[Saved entries]
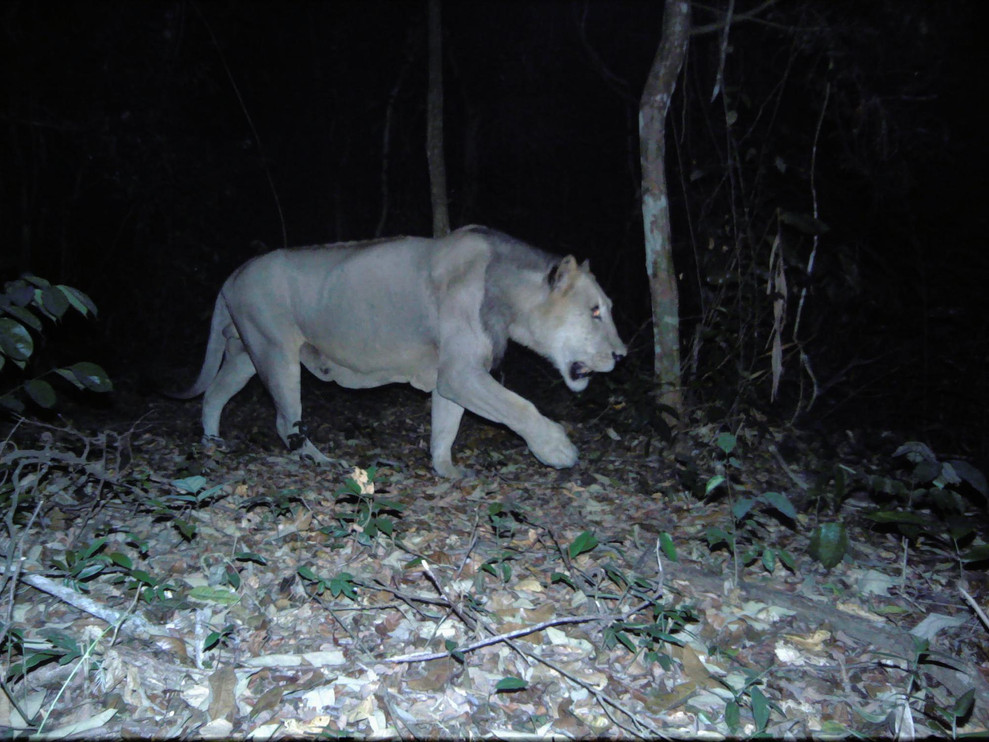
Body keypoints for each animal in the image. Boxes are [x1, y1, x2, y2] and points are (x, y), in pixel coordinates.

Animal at [166, 227, 620, 480]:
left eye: (607, 309)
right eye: (595, 311)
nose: (621, 354)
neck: (508, 295)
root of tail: (234, 273)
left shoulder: (451, 375)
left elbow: (446, 426)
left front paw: (446, 470)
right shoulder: (461, 373)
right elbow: (519, 406)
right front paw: (558, 450)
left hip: (245, 353)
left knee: (214, 395)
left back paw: (212, 442)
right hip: (275, 352)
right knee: (284, 421)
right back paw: (321, 460)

#### What you will do:
Output the records above exactly as written, but leave out the pictures.

#### Solved exercise:
Body keypoints for each animal in the image. Boxes are [x1, y1, x2, y2] and points are (x, y), in pixel coordinates.

Animal at [166, 227, 620, 480]:
left eye: (607, 309)
right eye: (595, 311)
nose: (621, 354)
neck: (508, 295)
root of tail: (234, 273)
left shoulder: (451, 375)
left elbow: (446, 426)
left front paw: (446, 470)
right shoulder: (461, 373)
right elbow: (519, 406)
right front paw: (558, 450)
left hip: (245, 353)
left knee: (214, 395)
left back paw: (212, 442)
right hip: (275, 352)
right knee: (284, 421)
right back paw: (321, 460)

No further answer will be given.